In our HIV-infected population, the seroprevalence of undiagnosed HSV-2 infection was 61%. Predictors of HSV-2 seropositivity included female sex, black race, and older age. These findings mirror HSV-2–associated sociodemographic characteristics observed in the general population.5–7 Drug use and a history of an STI were highly associated with HSV-2 seroprevalence. These data suggest that although HSV-2 preva- lence is markedly elevated in HIV-infected patients, established predictors of HSV-2 seropositivity apply to this population as it does to other well-characterized groups.
+++++
**To do**
Carry on the passage about HSV-2 seroprevalence in HIV-infected patients, starting after its last sentence. The items that follow come from a separate source.
+++++
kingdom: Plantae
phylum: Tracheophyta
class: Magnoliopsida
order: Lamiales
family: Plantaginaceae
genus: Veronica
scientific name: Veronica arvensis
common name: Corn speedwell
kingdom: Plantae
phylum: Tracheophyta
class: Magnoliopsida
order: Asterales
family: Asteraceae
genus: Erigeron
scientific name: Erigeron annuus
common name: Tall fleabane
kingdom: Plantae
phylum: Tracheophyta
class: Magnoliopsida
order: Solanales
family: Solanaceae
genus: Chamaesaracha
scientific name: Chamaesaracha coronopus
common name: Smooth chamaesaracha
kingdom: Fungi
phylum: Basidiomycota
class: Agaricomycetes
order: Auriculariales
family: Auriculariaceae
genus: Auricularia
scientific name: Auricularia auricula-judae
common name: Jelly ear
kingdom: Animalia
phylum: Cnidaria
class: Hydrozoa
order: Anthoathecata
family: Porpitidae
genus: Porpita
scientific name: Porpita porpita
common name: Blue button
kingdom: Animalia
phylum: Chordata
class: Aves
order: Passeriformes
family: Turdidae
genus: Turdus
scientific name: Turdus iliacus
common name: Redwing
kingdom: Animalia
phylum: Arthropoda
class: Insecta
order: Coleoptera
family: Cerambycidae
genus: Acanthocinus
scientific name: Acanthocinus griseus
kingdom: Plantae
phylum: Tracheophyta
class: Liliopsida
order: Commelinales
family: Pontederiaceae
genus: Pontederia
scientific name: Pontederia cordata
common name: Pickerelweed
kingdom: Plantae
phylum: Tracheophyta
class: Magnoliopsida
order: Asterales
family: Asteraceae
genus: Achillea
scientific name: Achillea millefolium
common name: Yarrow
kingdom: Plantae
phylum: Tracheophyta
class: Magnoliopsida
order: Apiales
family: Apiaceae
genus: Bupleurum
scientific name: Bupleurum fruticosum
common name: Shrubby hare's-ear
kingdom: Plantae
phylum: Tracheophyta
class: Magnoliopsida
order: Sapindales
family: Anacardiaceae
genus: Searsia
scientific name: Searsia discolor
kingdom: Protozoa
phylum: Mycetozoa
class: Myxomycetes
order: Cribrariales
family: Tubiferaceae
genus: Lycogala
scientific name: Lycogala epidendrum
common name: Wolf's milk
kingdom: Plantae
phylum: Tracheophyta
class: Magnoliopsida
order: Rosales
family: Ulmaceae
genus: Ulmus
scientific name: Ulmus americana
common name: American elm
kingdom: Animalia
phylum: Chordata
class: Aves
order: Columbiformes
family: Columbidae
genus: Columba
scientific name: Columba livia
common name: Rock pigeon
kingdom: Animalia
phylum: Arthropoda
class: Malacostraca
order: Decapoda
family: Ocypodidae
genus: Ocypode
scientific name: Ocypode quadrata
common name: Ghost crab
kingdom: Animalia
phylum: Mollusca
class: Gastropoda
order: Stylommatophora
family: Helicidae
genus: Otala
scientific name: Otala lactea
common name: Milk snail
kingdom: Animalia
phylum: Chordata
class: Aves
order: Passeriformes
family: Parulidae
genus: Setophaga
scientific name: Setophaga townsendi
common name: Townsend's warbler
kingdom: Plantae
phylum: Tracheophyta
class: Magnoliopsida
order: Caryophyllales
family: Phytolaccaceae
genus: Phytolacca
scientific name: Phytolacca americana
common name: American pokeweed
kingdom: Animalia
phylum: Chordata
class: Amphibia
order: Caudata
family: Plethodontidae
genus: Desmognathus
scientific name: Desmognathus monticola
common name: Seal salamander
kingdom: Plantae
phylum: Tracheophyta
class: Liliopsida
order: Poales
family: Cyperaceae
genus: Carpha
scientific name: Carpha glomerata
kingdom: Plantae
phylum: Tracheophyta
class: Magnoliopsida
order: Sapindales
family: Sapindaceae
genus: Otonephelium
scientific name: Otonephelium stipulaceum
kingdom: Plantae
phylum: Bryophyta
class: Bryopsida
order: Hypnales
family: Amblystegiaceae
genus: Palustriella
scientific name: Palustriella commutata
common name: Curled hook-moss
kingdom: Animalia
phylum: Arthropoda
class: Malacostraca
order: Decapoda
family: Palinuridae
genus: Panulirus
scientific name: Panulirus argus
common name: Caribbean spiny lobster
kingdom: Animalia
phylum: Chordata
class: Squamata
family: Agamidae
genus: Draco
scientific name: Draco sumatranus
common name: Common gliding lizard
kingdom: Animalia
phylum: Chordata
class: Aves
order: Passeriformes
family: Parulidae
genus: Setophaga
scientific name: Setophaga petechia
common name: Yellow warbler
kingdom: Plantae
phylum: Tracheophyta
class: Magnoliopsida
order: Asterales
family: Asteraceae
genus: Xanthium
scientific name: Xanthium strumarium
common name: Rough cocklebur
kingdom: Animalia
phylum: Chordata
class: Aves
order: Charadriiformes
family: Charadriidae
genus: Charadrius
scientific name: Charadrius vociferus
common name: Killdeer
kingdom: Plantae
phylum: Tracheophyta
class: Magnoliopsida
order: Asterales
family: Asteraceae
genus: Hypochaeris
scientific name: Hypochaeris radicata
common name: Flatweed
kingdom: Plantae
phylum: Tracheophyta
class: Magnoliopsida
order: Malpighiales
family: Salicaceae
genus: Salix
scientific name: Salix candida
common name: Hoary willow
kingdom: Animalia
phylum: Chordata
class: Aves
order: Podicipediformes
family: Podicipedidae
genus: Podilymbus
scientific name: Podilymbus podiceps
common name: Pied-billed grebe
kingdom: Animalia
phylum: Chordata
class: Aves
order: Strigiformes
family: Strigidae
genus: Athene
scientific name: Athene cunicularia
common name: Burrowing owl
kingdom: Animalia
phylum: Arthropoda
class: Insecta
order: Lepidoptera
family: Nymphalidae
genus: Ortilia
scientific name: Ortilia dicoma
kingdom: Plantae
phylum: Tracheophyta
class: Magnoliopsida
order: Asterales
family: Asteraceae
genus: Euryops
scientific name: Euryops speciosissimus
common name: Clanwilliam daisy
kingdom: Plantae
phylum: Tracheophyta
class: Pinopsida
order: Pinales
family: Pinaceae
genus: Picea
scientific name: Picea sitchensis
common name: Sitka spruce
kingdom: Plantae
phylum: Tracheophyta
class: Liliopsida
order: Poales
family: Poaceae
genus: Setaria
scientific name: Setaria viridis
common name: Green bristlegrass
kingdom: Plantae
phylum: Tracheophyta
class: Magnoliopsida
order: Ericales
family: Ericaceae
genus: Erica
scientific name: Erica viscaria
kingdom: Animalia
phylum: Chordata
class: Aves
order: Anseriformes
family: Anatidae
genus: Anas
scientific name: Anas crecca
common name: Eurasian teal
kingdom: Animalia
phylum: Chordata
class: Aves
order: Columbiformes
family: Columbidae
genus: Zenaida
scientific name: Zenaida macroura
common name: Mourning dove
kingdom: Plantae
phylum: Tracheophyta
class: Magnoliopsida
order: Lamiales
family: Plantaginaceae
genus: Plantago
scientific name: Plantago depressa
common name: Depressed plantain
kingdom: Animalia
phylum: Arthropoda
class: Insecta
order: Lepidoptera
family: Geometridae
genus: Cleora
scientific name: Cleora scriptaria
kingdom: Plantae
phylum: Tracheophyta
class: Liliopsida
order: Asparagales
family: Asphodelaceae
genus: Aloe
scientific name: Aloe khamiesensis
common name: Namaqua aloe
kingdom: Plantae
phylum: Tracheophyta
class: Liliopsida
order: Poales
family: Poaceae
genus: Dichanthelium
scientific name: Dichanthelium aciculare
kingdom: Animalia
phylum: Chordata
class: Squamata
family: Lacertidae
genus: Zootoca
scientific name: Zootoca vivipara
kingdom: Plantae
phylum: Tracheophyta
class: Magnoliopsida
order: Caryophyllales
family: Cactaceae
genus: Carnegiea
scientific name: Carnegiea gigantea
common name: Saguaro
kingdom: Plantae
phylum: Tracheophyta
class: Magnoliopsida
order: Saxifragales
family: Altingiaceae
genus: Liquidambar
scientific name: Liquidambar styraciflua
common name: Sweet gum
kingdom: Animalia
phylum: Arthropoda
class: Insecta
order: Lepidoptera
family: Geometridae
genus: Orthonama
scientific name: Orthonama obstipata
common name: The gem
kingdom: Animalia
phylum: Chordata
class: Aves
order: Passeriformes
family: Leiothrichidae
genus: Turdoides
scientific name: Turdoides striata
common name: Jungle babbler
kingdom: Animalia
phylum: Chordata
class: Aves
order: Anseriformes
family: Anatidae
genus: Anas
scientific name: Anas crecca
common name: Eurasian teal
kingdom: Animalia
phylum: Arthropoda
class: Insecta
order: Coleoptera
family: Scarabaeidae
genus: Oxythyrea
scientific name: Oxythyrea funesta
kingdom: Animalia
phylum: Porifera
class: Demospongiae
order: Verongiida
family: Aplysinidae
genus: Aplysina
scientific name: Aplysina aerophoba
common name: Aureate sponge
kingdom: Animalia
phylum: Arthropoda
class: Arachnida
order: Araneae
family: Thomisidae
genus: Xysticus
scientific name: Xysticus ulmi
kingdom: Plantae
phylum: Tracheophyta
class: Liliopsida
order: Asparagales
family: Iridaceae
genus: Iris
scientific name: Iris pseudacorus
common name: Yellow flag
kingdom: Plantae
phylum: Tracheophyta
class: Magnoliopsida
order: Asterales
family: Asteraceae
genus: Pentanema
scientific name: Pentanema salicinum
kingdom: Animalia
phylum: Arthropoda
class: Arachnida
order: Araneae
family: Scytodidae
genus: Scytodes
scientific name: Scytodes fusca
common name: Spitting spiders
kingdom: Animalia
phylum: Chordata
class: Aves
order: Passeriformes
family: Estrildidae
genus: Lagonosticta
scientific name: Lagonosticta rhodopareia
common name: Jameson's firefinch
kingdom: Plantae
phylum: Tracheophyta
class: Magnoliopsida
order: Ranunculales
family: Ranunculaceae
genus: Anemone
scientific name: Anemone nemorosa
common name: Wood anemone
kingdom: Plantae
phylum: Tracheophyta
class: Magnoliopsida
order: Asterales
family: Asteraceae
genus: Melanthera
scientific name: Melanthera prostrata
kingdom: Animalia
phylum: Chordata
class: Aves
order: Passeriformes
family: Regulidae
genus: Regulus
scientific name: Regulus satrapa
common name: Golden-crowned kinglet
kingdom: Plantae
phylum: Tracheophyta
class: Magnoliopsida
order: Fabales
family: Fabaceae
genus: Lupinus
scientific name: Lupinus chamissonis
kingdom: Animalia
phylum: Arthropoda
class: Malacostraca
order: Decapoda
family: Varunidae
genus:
+++++
**Answer to this problem**
A history of STI and specifically a history of either syphilis or HBV infection was independently associated with HSV-2 seropositivity. The associations between HSV-2 and either syphilis or HBV infection have been described in HIV-uninfected men who have sex with men (MSM).7 Similarly, in our HIV-infected population, the majority of HSV-2 coinfections with HBV infection or syphilis occurred in MSM (data not shown). Even with the localization of HBV infection and syphilis to MSM, we did not find an association between HSV-2 seroprevalence according to HIV risk category. Instead, HSV-2 seroprevalence was common in all subgroups. Even then, we suspect that correlates of HSV-2 infection may differ based on HIV risk category. Further work is needed to elucidate correlates of HSV-2 seroprevalence unique to each HIV risk category.
We acknowledge the limitations of this study. We did not have access to variables strongly associated with HSV-2 risk, including lifetime number of sexual partners. The participants had CD4 lymphocyte counts ≥250 cell/μL, excluding an important subpopulation of HIV-infected persons with low CD4 lymphocyte counts in which unique associations with HSV-2 may exist. A larger, yet similarly well-characterized, population would also facilitate an improved characterization of the relationship between HSV-2 seropositivity and variables approximating significance in this study (i.e., HCV infection, cocaine and methamphetamine use).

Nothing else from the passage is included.